29 Ekim’i “ … Türkiye devletinin öteden beri dünyaca bilinen, bilinmesi gereken niteliği, uluslararası belli adıyla adlandırıldı…”  diyerek müjdeleyen Büyük Atatürk’ün ulusuna emanet ettiği bu kutlu günün ardından, bugün bizlere düşen ödev;

-Engin bir yurt sevgisiyle, geleceğimizi müstevlilerin siyasi emelleri ile tevhit edebilecek iktidar sahiplerine karşı Bugünün dünyasında direniş hatlarını YENİDEN nasıl örebiliriz diye düşünmek olmalıdır;

-Cumhuriyeti geçmiş bir rüya, değerlerini ürkünç birer doğma olarak tarifleyip  izbe inlerinden fetva vermeyi sürdüren madrabazlara!..

-Dünyanın en güçlü ordularına karşı… aç susuz, silahtan arındırılmış ama; tırnağını mermi, çatlamış nasırlı ellerini silah, açlığını göz kapaklarına kilit yaparak Vatan-Namus-Ahde Vefa naraları altında vatan savunmasına koşan Kuvvacıların kemiklerini sızlatan düzenbazlara!..

-Cumhuriyetin ulusa güven  olduğunu; ulusu eğitimle, bilimle, yurttaş olma bilinciyle kendi kaderini belirleme noktasında yüreklendiren yapısal devrimler içerdiğini göremeyen gafillere!..

-Cumhuriyetin olanaklarından yararlanıp, anlık ve dönemsel çıkarlar uğruna bölücü ve hilafet özlemcileriyle kol kola yürüyenlere ve bu özel günün arifesinde TBMM genel kurulundan;  Anayasanın Değiştirilemez, değişmesi dahi teklif edilemez hükmüne karşın Anayasanın ilk dört maddesinin, pekala değiştirilebileceğini üst üste iki kez vurgulayıp meydan okuyan ruhsal ve beyinsel engellilere Cumhuriyet sevdalılarının 94 yılın ardından yeniden seslenişidir;

“Eyyy Cumhuriyete ve Devrimlerine karşı çıkma gafleti içinde olan, unutma ki, Cumhuriyet olmasaydı, şimdi sen de olmazdın, olamazdın” sen ve senin gibilere karşın ”Türkiye Cumhuriyeti Ülkesi ve Milletiyle bölünmez bir bütündür.” Ve sonsuza değin var olacaktır.

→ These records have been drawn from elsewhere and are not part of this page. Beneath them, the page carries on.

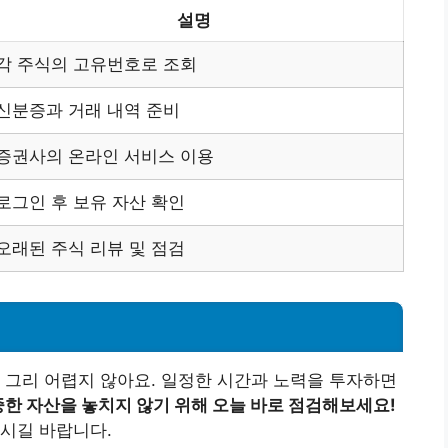
설명
각 주식의 고유번호로 조회
신분증과 거래 내역 준비
증권사의 온라인 서비스 이용
로그인 후 보유 자산 확인
오래된 주식 리뷰 및 점검
 그리 어렵지 않아요. 일정한 시간과 노력을 투자하면
한 자산을 놓치지 않기 위해 오늘 바로 점검해보세요!
시길 바랍니다.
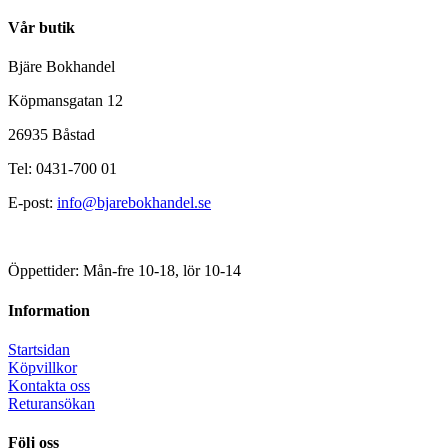
Vår butik
Bjäre Bokhandel
Köpmansgatan 12
26935 Båstad
Tel: 0431-700 01
E-post:
info@bjarebokhandel.se
Öppettider: Mån-fre 10-18, lör 10-14
Information
Startsidan
Köpvillkor
Kontakta oss
Returansökan
Följ oss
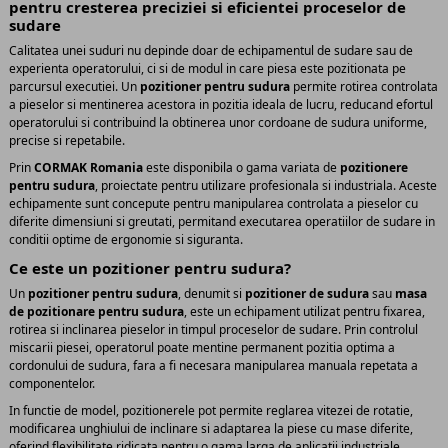
pentru cresterea preciziei si eficientei proceselor de
sudare
Calitatea unei suduri nu depinde doar de echipamentul de sudare sau de
experienta operatorului, ci si de modul in care piesa este pozitionata pe
parcursul executiei. Un
pozitioner pentru sudura
permite rotirea controlata
a pieselor si mentinerea acestora in pozitia ideala de lucru, reducand efortul
operatorului si contribuind la obtinerea unor cordoane de sudura uniforme,
precise si repetabile.
Prin
CORMAK Romania
este disponibila o gama variata de
pozitionere
pentru sudura
, proiectate pentru utilizare profesionala si industriala. Aceste
echipamente sunt concepute pentru manipularea controlata a pieselor cu
diferite dimensiuni si greutati, permitand executarea operatiilor de sudare in
conditii optime de ergonomie si siguranta.
Ce este un pozitioner pentru sudura?
Un
pozitioner pentru sudura
, denumit si
pozitioner de sudura
sau
masa
de pozitionare pentru sudura
, este un echipament utilizat pentru fixarea,
rotirea si inclinarea pieselor in timpul proceselor de sudare. Prin controlul
miscarii piesei, operatorul poate mentine permanent pozitia optima a
cordonului de sudura, fara a fi necesara manipularea manuala repetata a
componentelor.
In functie de model, pozitionerele pot permite reglarea vitezei de rotatie,
modificarea unghiului de inclinare si adaptarea la piese cu mase diferite,
oferind flexibilitate ridicata pentru o gama larga de aplicatii industriale.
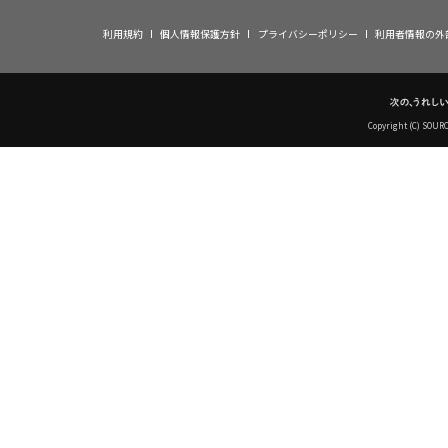
利用規約
個人情報保護方針
プライバシーポリシー
利用者情報の外
Copyright (C) SOUR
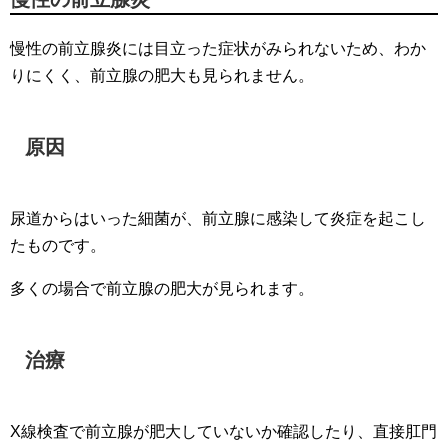
慢性の前立腺炎には目立った症状がみられないため、わか
りにくく、前立腺の肥大も見られません。
原因
尿道からはいった細菌が、前立腺に感染して炎症を起こし
たものです。
多くの場合で前立腺の肥大が見られます。
治療
X線検査で前立腺が肥大していないか確認したり、直接肛門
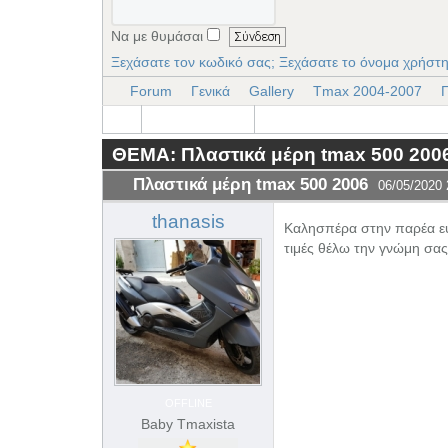
Να με θυμάσαι
Ξεχάσατε τον κωδικό σας;
Ξεχάσατε το όνομα χρήστη
Forum
Γενικά
Gallery
Tmax 2004-2007
ΘΕΜΑ: Πλαστικά μέρη tmax 500 200
Πλαστικά μέρη tmax 500 2006
06/05/2020 
thanasis
Καλησπέρα στην παρέα ευ
τιμές θέλω την γνώμη σα
OFFLINE
Baby Tmaxista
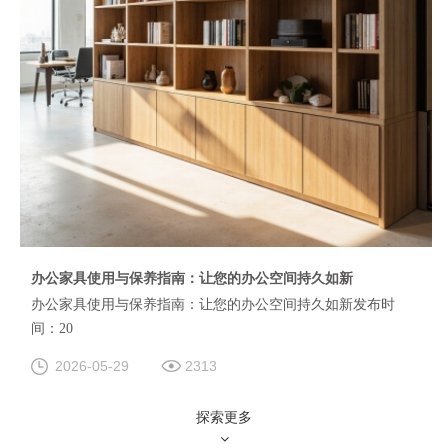
办公家具使用与保养指南：让您的办公空间持久如新
办公家具使用与保养指南：让您的办公空间持久如新发布时
间：20
2026-05-29
2313
探索更多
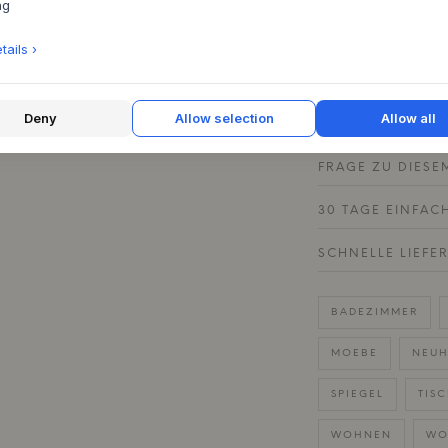
ng
ein harmonisches G
des Spiegels stellt 
ails ›
bleiben wird.
Deny
Allow selection
Allow all
PRODUKTSPEZIFI
FRAGE ZU DIESE
30 TAGE EINFAC
SCHNELLE LIEFE
BADEZIMMER
MOEBE
NEUH
SPIEGEL
TISC
WOHNEN
WO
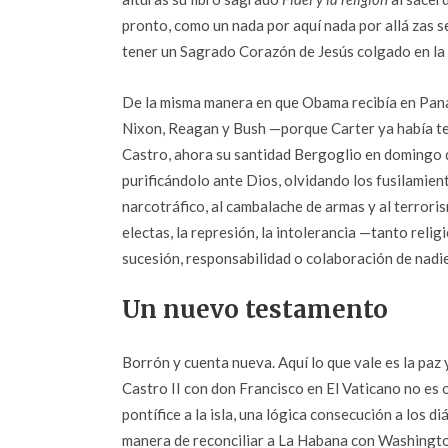
pronto, como un nada por aquí nada por allá zas se
tener un Sagrado Corazón de Jesús colgado en la s
De la misma manera en que Obama recibía en Pana
Nixon, Reagan y Bush —porque Carter ya había ten
Castro, ahora su santidad Bergoglio en domingo d
purificándolo ante Dios, olvidando los fusilamiento
narcotráfico, al cambalache de armas y al terror
electas, la represión, la intolerancia —tanto reli
sucesión, responsabilidad o colaboración de nadie
Un nuevo testamento
Borrón y cuenta nueva. Aquí lo que vale es la paz 
Castro II con don Francisco en El Vaticano no es o
pontífice a la isla, una lógica consecución a los 
manera de reconciliar a La Habana con Washington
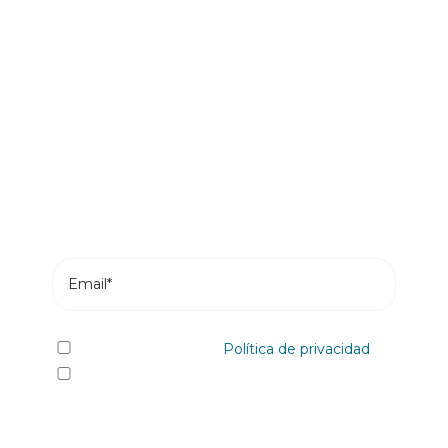
Sé el primero en leer nuestras
novedades
Suscríbete y recibe en tu correo los posts más
recientes de nuestro blog.
He leído y acepto la
Política de privacidad
Sí quiero recibir, por cualquier medio
incluidos los electrónicos, información y
comunicaciones comerciales sobre los distintos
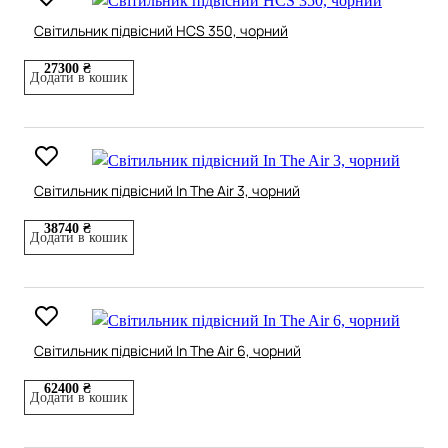
Світильник підвісний HCS 350, чорний
27300 ₴
Додати в кошик
Світильник підвісний In The Air 3, чорний
38740 ₴
Додати в кошик
Світильник підвісний In The Air 6, чорний
62400 ₴
Додати в кошик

Ve sen… olup bitenleri tarifsiz bir sessizlik içinde izleyen!

Türk istikbalinin evladı…

“İşte bu ahval ve şerait içinde dahi, vazifen; Türk istiklal ve Cumhuriyetini kurtarmaktır. Muhtaç olduğun kudret…”  insanlığın asırlardır biriktirdiği aklın ve bilimin ışığında; Cumhuriyeti kuranların asli hedef olarak işaret ettikleri, çağdaş medeniyetin bilgi hazinelerinde ve Cumhuriyet bilincinde mevcuttur.

Yaşasın Cumhuriyet…

Nerede yaşanıyor ve yaşatılıyorsa Kutlu Olsun.